### Exercise goal
With the pictures left out, restate every entry word for word.

[Opening Records for processing section]

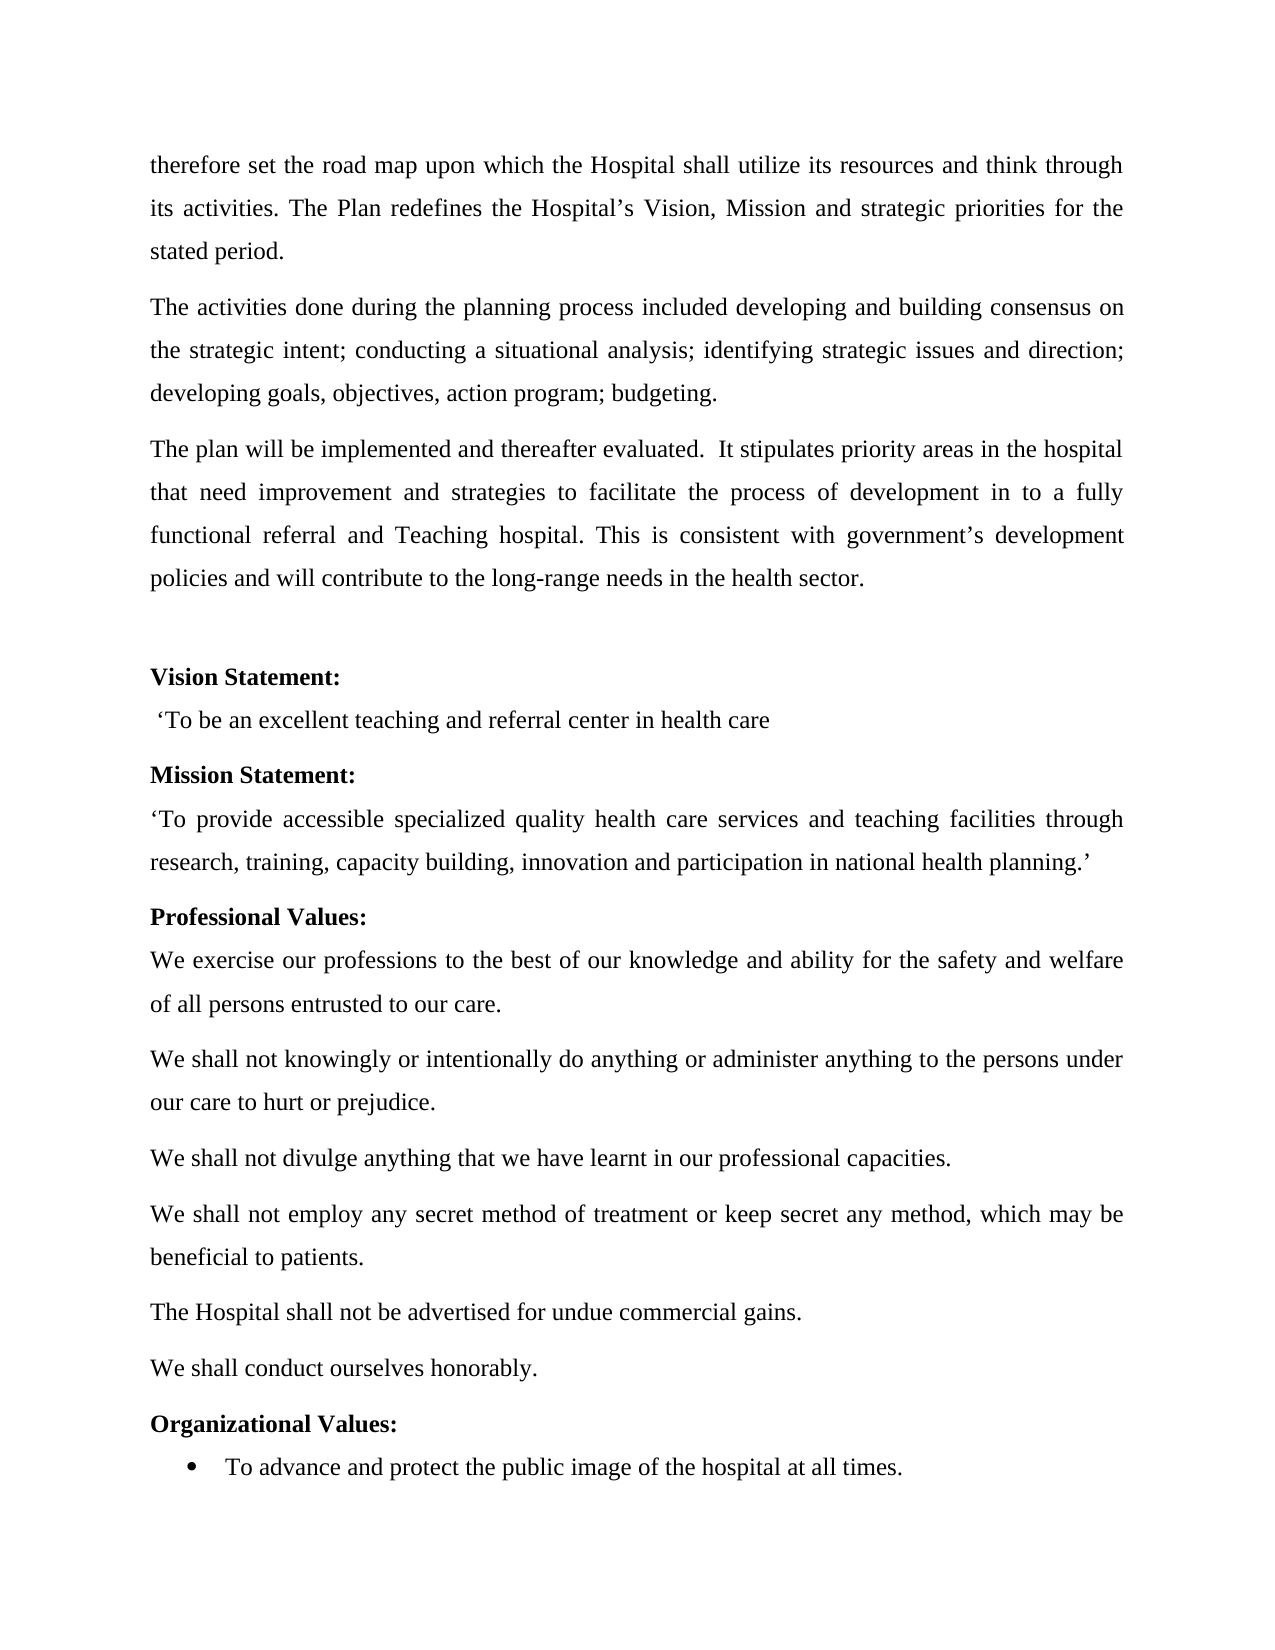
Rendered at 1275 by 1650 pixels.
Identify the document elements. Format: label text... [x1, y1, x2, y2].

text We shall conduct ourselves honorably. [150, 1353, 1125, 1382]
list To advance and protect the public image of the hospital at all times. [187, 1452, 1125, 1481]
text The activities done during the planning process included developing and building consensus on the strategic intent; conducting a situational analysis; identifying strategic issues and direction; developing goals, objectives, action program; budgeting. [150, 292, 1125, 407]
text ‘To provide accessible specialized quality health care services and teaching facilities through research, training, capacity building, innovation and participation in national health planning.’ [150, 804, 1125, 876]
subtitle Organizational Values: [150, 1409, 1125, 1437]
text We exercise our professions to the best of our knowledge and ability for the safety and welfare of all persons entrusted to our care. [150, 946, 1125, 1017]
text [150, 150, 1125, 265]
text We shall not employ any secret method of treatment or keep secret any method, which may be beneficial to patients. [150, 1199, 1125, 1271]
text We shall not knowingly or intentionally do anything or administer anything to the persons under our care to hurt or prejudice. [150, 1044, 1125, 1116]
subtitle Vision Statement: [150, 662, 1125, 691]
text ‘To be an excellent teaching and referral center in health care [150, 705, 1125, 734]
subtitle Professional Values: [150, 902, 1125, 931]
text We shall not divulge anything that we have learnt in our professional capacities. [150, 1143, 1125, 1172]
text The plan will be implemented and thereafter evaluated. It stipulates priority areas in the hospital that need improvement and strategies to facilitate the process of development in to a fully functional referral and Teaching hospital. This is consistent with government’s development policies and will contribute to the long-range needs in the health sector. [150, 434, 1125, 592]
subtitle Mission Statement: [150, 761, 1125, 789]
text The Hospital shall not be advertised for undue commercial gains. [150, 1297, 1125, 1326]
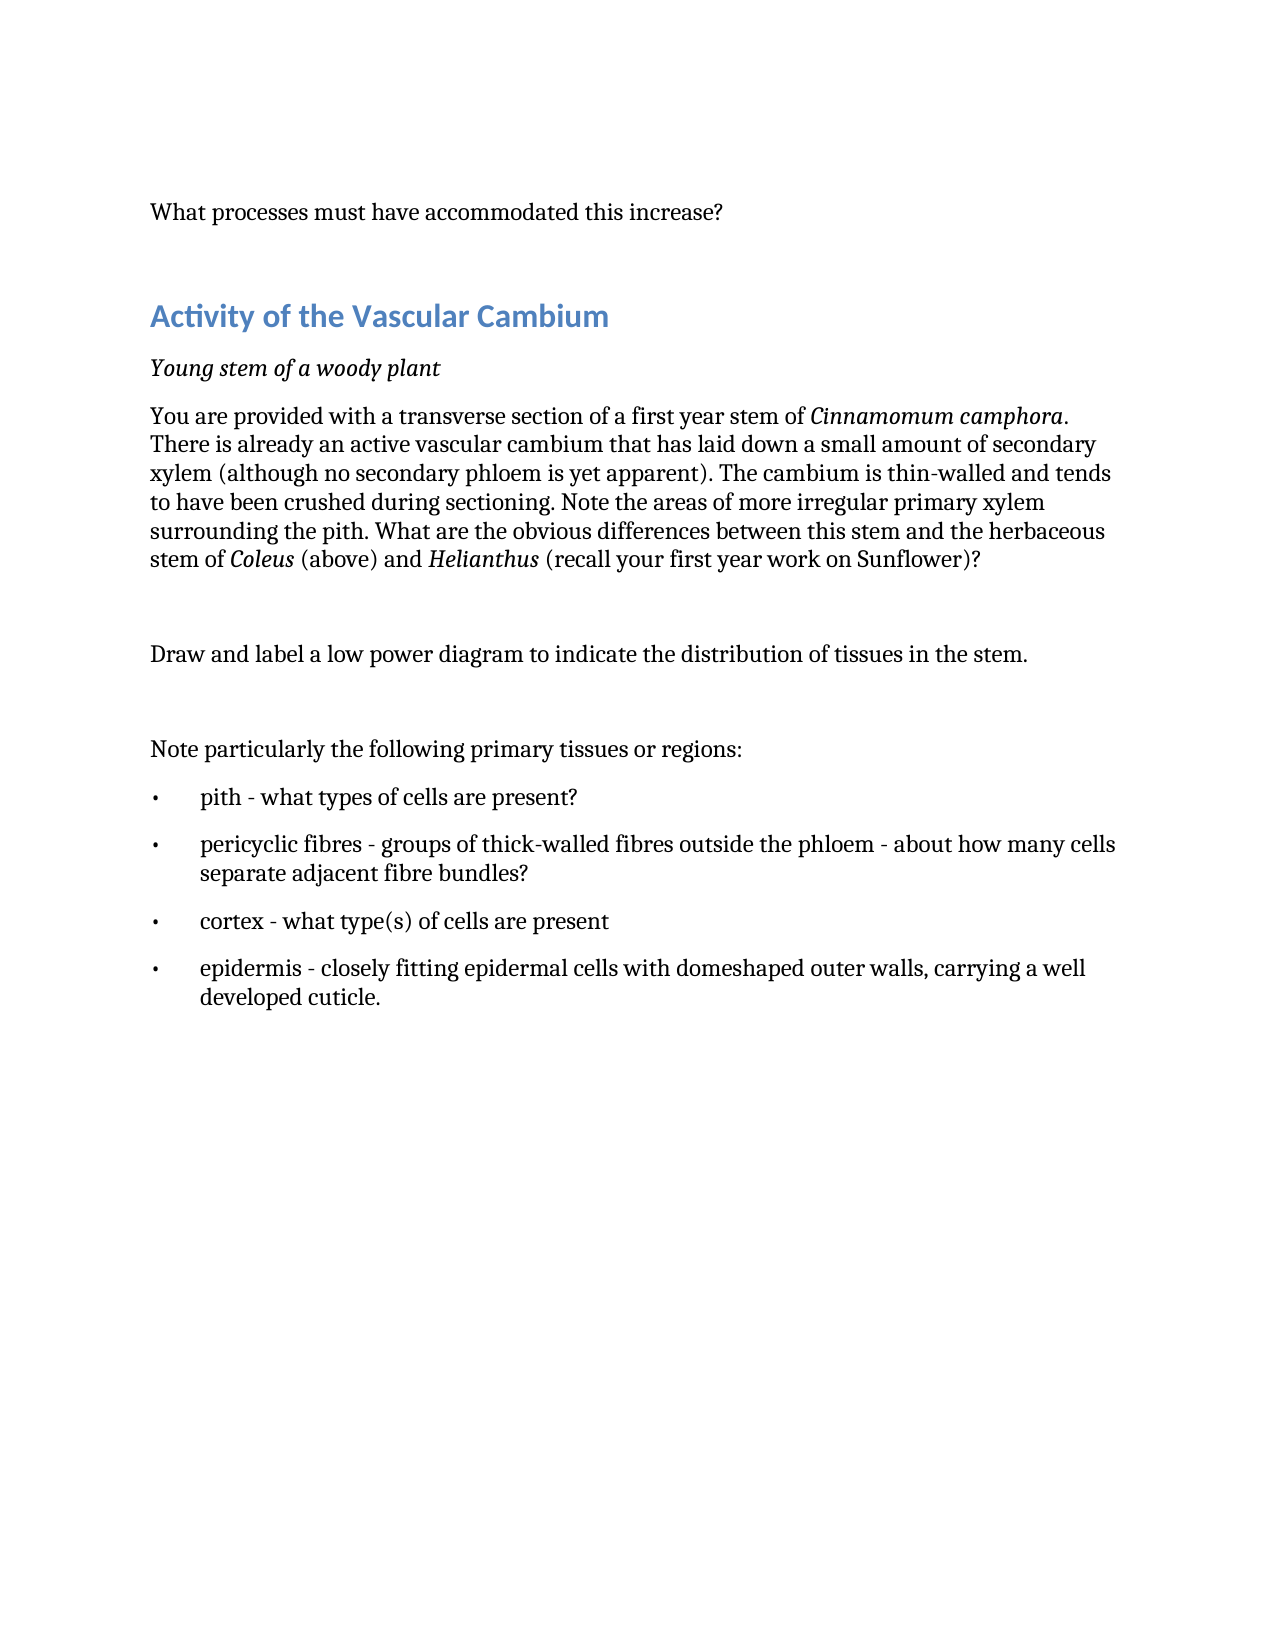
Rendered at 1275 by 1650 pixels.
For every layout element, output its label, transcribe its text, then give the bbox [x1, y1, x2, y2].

[Closing Records for processing section]

### Response to the task
Rendered at 1275 by 1650 pixels.
Identify the document elements. Format: label text... [x1, y1, x2, y2].

text We shall conduct ourselves honorably. [150, 1353, 1125, 1382]
list To advance and protect the public image of the hospital at all times. [187, 1452, 1125, 1481]
text The activities done during the planning process included developing and building consensus on the strategic intent; conducting a situational analysis; identifying strategic issues and direction; developing goals, objectives, action program; budgeting. [150, 292, 1125, 407]
text ‘To provide accessible specialized quality health care services and teaching facilities through research, training, capacity building, innovation and participation in national health planning.’ [150, 804, 1125, 876]
subtitle Organizational Values: [150, 1409, 1125, 1437]
text We exercise our professions to the best of our knowledge and ability for the safety and welfare of all persons entrusted to our care. [150, 946, 1125, 1017]
text [150, 150, 1125, 265]
text We shall not employ any secret method of treatment or keep secret any method, which may be beneficial to patients. [150, 1199, 1125, 1271]
text We shall not knowingly or intentionally do anything or administer anything to the persons under our care to hurt or prejudice. [150, 1044, 1125, 1116]
subtitle Vision Statement: [150, 662, 1125, 691]
text ‘To be an excellent teaching and referral center in health care [150, 705, 1125, 734]
subtitle Professional Values: [150, 902, 1125, 931]
text We shall not divulge anything that we have learnt in our professional capacities. [150, 1143, 1125, 1172]
text The plan will be implemented and thereafter evaluated. It stipulates priority areas in the hospital that need improvement and strategies to facilitate the process of development in to a fully functional referral and Teaching hospital. This is consistent with government’s development policies and will contribute to the long-range needs in the health sector. [150, 434, 1125, 592]
subtitle Mission Statement: [150, 761, 1125, 789]
text The Hospital shall not be advertised for undue commercial gains. [150, 1297, 1125, 1326]
Rendered at 1275 by 1650 pixels.
For every layout element, output its label, transcribe its text, then give the bbox [x1, y1, x2, y2].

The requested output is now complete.